Data records section start

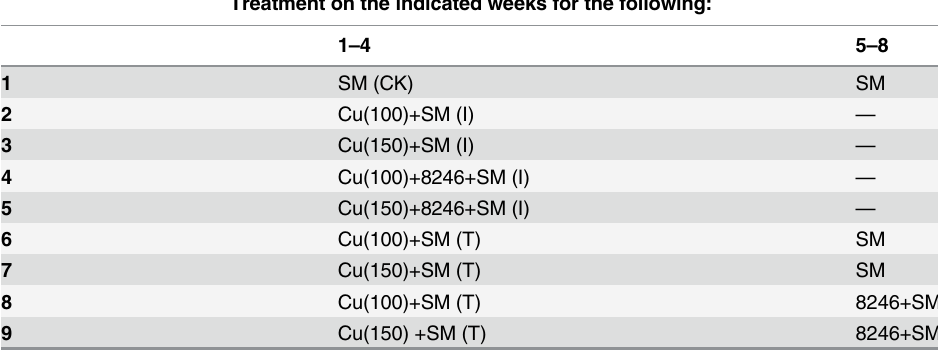
SM, 0.2 mL skimmed milk by gavage ODAT; Cu (100), the concentration of CuSO 4 given once daily by gavage was 100 mg/kg mouse weight; Cu (150), the concentration of CuSO 4 given once daily by gavage was 150 mg/kg mouse weight; 8246+SM, 0.2 mL skimmed milk by gavage ODAT which contains a concentration of 2×10 10 CFU/mL lactobacilli CCFM8246.There are 10 mice in each of 9 groups; CK, the control group; I, the intervention group; T, the therapy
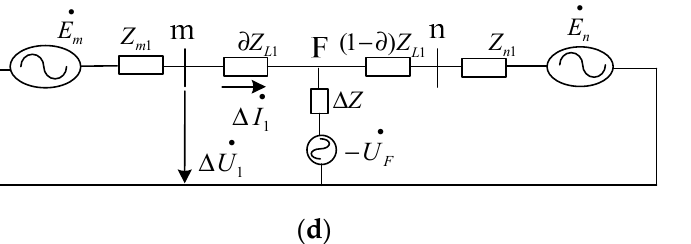
Figure 3. Circuit diagrams of positive sequence fault components. Where ( a ) is the positive sequence network with faults in line L of the double-terminal power supply linear system in Figure 2; ( b ) is the equivalent diagram of two additional power sources connected in series in the additional impedance branch; ( c ) is the pre-fault operation diagram of graph ( b ) decomposed by superposition theorem; ( d ) is the post-fault positive sequence fault component additional state diagram of graph ( b ) decomposed by the superposition theorem. Table 1. Additional impedance ∆ Z under different fault types.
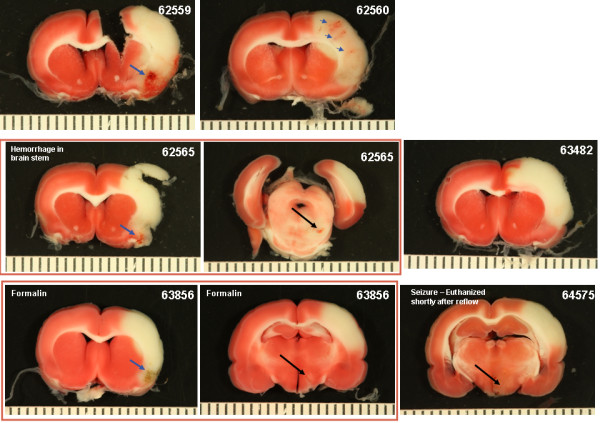
Temporal progression of the infarct volume. Rats were exposed to the designated duration of MCAo. All rats were euthanized 24 hours after MCAo onset to allow the infarct to mature. Statistics: Groups with like letters are not significantly different (p < 0.05; ANOVA, Tukey-Kramer HSD). Group values are the mean ± SEM.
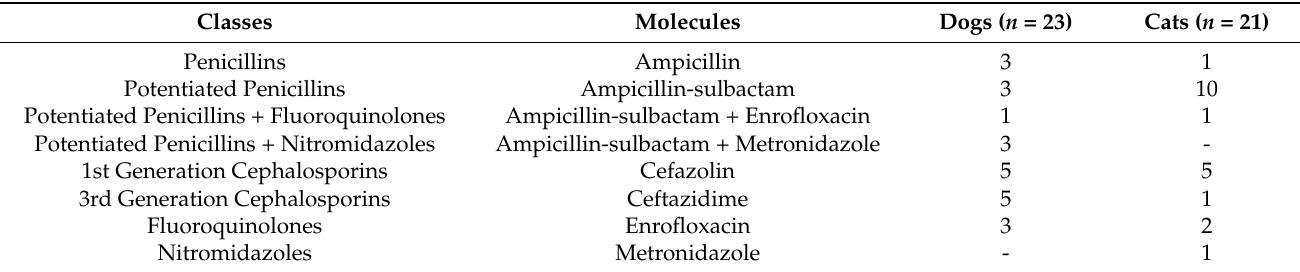
Table 3. Intravenous antibiotics administered in dogs and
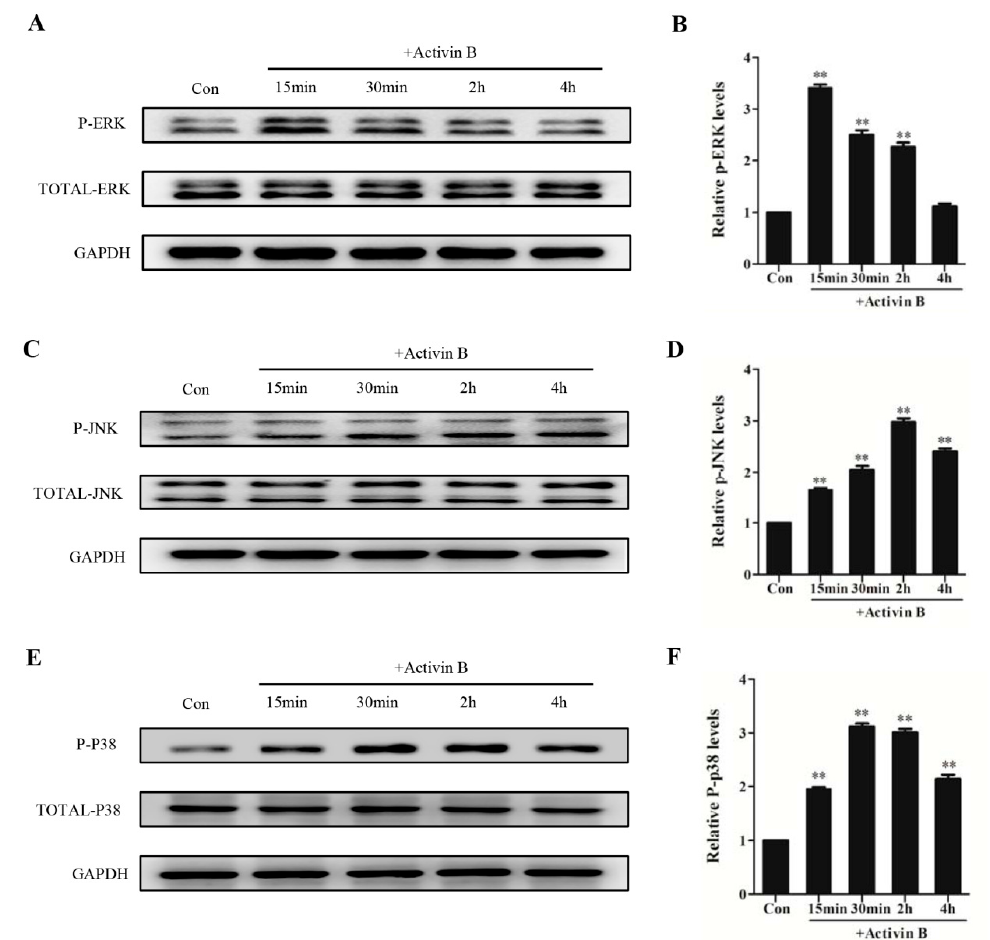
Figure 3. Activin B stimulated JNK, ERK, and P38 phosphorylation in hair matrix cells. ( A , B ) The plot and the relative quantification of the expression of phosphorylation of ERK in HHGMCs treated with 10 ng/mL Activin B for 15 min, 30 min, 2 h, and 4 h. ( C , D ) The plot and the relative quantification of the expression of phosphorylation of JNK in cells treated with 10 ng/mL Activin B for different times. ( E , F ) The plot and the relative quantification of the expression of phosphorylation of P38 in cells treated with 10 ng/mL Activin B for different times. * p < 0.05; ** p < 0.01, compared with the PBS group. Three independent experiments were conducted per data point. All error bars indicate SEM.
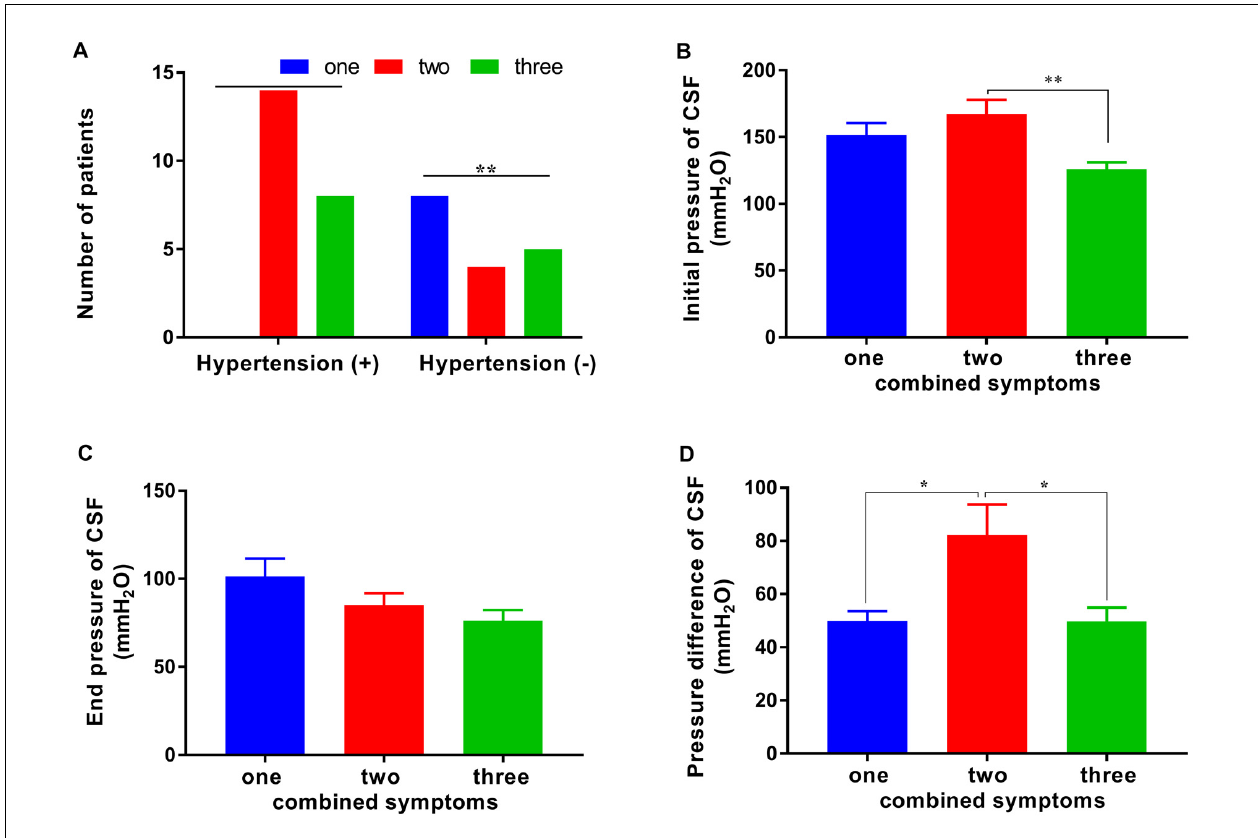
FIGURE 4 | The distribution of combined symptoms and the correlated factors. (A) The distribution of hypertension in patients with one/two/three combined symptoms. (B–D) The CSF initial pressure, end pressure and, pressure difference in patients with one/two/three combined symptoms (* p < 0.05 and ** p < 0.01 compared with the corresponding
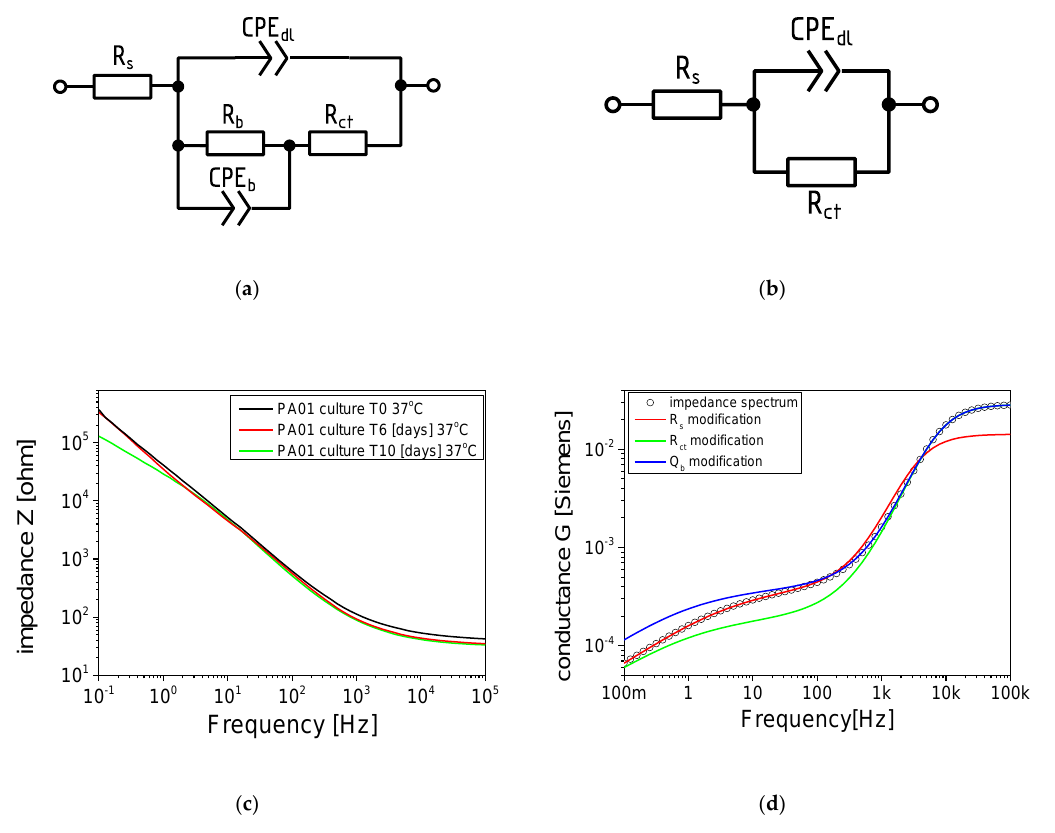
Figure 2. Primary ( a ) and simplified ( b ) electric equivalent circuits (EECs) used for the analysis of measured impedance spectra; ( c ) impedance spectra of quartz tuning forks (QTF) in P. aeruginosa PAO1 10-days biofilm culture, and the influence of EEC parameters change to the shape of conductance spectrum ( d ).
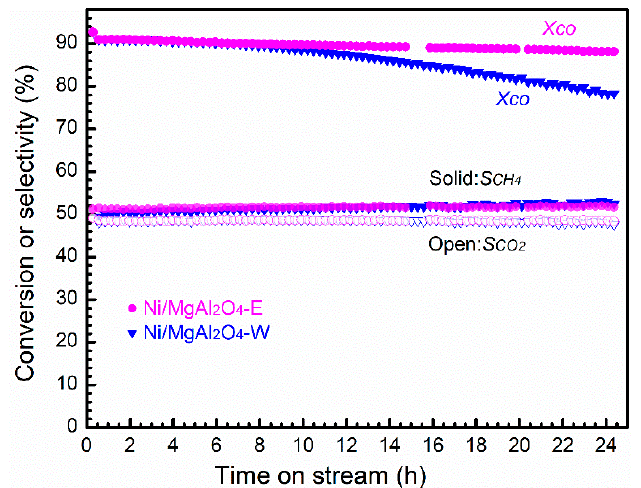
Figure 5. The stability results of the Ni/MgAl 2 O 4 -W and Ni/MgAl 2 O 4 -E catalysts in dry methanation reaction at 450 °C and GHSV of 10,000 mL h − 1 g cat. − 1 .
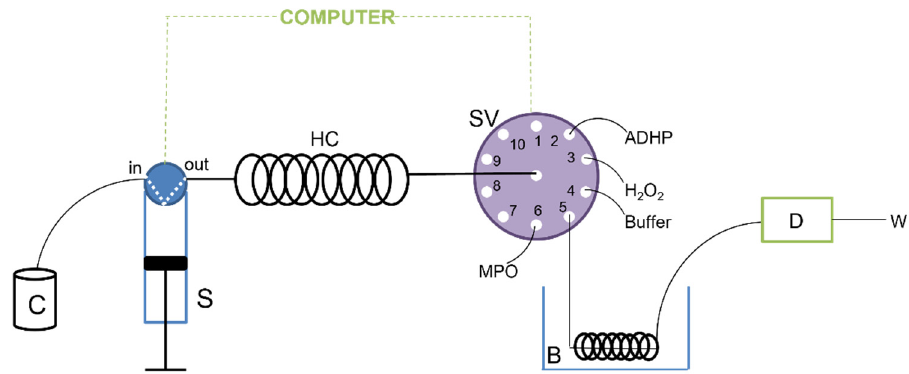
Figure 3. Schema representation of the developed SIA system. C: carrier; S: syringe; HC: holding coil; SV: selection valve; B: thermostatic bath (37 °C); D: detector; W: waste.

Data records section end

- Directions -
Your answer must reproduce exactly the lines from the line with "Figure 2. Primary" through the end of the material, both ends included, with every picture dropped.

- Answer section -
Figure 2. Primary ( a ) and simplified ( b ) electric equivalent circuits (EECs) used for the analysis of measured impedance spectra; ( c ) impedance spectra of quartz tuning forks (QTF) in P. aeruginosa PAO1 10-days biofilm culture, and the influence of EEC parameters change to the shape of conductance spectrum ( d ).
Figure 5. The stability results of the Ni/MgAl 2 O 4 -W and Ni/MgAl 2 O 4 -E catalysts in dry methanation reaction at 450 °C and GHSV of 10,000 mL h − 1 g cat. − 1 .
Figure 3. Schema representation of the developed SIA system. C: carrier; S: syringe; HC: holding coil; SV: selection valve; B: thermostatic bath (37 °C); D: detector; W: waste.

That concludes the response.